• Work item: Every line below should be copied exactly; drop the pictures.

• Data shown:
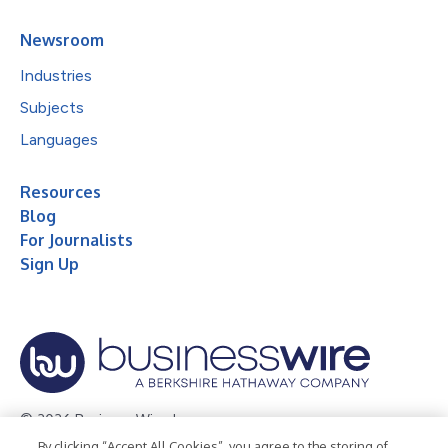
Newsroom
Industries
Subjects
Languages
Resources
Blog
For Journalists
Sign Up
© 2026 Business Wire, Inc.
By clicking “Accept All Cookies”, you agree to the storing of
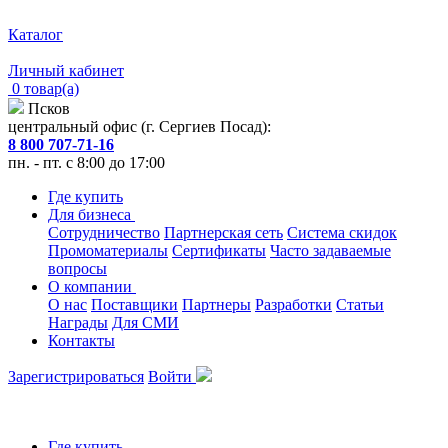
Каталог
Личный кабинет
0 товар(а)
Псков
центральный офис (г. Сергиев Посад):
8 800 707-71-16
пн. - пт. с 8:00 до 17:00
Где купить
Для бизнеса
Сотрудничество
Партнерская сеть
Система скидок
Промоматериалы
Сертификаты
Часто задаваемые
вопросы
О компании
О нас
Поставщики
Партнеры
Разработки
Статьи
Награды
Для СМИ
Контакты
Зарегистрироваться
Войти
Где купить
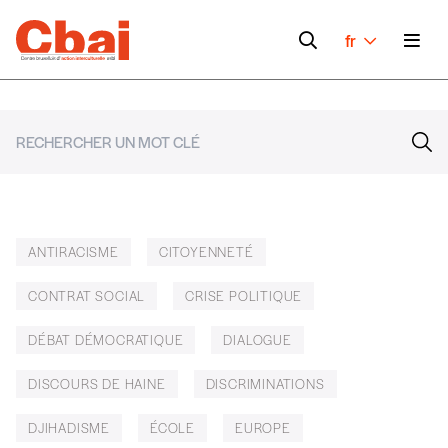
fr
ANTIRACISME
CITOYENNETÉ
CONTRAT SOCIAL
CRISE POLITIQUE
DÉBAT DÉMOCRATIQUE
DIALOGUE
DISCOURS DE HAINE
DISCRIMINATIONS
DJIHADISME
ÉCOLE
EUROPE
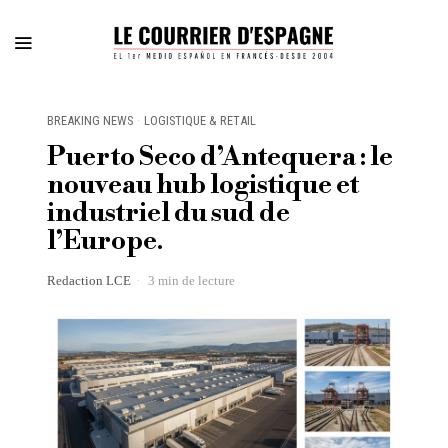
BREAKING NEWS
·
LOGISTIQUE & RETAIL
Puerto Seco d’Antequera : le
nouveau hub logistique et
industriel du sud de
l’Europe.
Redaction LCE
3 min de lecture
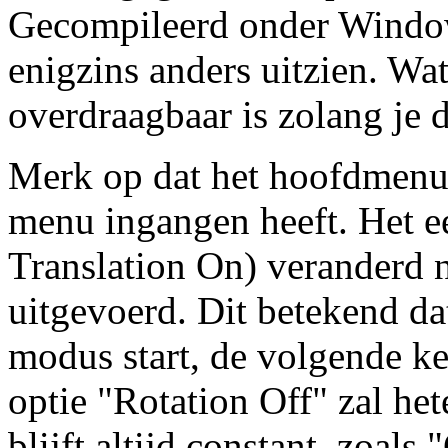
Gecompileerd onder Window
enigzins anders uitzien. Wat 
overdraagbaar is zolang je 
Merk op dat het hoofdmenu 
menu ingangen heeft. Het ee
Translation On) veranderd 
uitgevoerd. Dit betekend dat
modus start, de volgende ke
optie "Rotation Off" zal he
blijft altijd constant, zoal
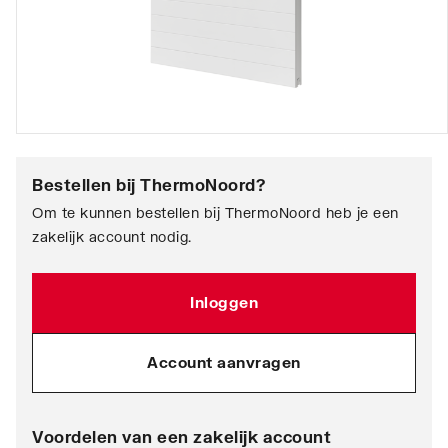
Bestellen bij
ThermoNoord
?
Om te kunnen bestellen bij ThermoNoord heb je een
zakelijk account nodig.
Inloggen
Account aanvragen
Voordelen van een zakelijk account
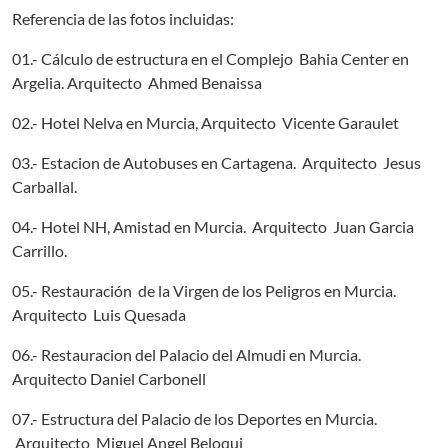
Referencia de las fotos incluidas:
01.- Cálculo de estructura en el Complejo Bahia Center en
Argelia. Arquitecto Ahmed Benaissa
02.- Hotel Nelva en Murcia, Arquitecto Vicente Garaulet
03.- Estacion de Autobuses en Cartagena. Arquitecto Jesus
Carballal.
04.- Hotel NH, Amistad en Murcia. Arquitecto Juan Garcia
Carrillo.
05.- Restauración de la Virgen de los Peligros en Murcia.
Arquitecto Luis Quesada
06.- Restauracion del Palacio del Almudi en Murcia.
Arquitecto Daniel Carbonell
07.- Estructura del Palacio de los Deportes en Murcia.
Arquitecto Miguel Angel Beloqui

• Answer area:
Newsroom
Industries
Subjects
Languages
Resources
Blog
For Journalists
Sign Up
© 2026 Business Wire, Inc.
By clicking “Accept All Cookies”, you agree to the storing of
Каталог
Личный кабинет
0 товар(а)
Псков
центральный офис (г. Сергиев Посад):
8 800 707-71-16
пн. - пт. с 8:00 до 17:00
Где купить
Для бизнеса
Сотрудничество
Партнерская сеть
Система скидок
Промоматериалы
Сертификаты
Часто задаваемые
вопросы
О компании
О нас
Поставщики
Партнеры
Разработки
Статьи
Награды
Для СМИ
Контакты
Зарегистрироваться
Войти
Где купить
fr
ANTIRACISME
CITOYENNETÉ
CONTRAT SOCIAL
CRISE POLITIQUE
DÉBAT DÉMOCRATIQUE
DIALOGUE
DISCOURS DE HAINE
DISCRIMINATIONS
DJIHADISME
ÉCOLE
EUROPE
BREAKING NEWS
·
LOGISTIQUE & RETAIL
Puerto Seco d’Antequera : le
nouveau hub logistique et
industriel du sud de
l’Europe.
Redaction LCE
3 min de lecture
Gecompileerd onder Window
enigzins anders uitzien. Wat 
overdraagbaar is zolang je 
Merk op dat het hoofdmenu 
menu ingangen heeft. Het ee
Translation On) veranderd 
uitgevoerd. Dit betekend dat
modus start, de volgende ke
optie "Rotation Off" zal he
blijft altijd constant, zoal
Bestellen bij
ThermoNoord
?
Om te kunnen bestellen bij ThermoNoord heb je een
zakelijk account nodig.
Inloggen
Account aanvragen
Voordelen van een zakelijk account
Referencia de las fotos incluidas:
01.- Cálculo de estructura en el Complejo Bahia Center en
Argelia. Arquitecto Ahmed Benaissa
02.- Hotel Nelva en Murcia, Arquitecto Vicente Garaulet
03.- Estacion de Autobuses en Cartagena. Arquitecto Jesus
Carballal.
04.- Hotel NH, Amistad en Murcia. Arquitecto Juan Garcia
Carrillo.
05.- Restauración de la Virgen de los Peligros en Murcia.
Arquitecto Luis Quesada
06.- Restauracion del Palacio del Almudi en Murcia.
Arquitecto Daniel Carbonell
07.- Estructura del Palacio de los Deportes en Murcia.
Arquitecto Miguel Angel Beloqui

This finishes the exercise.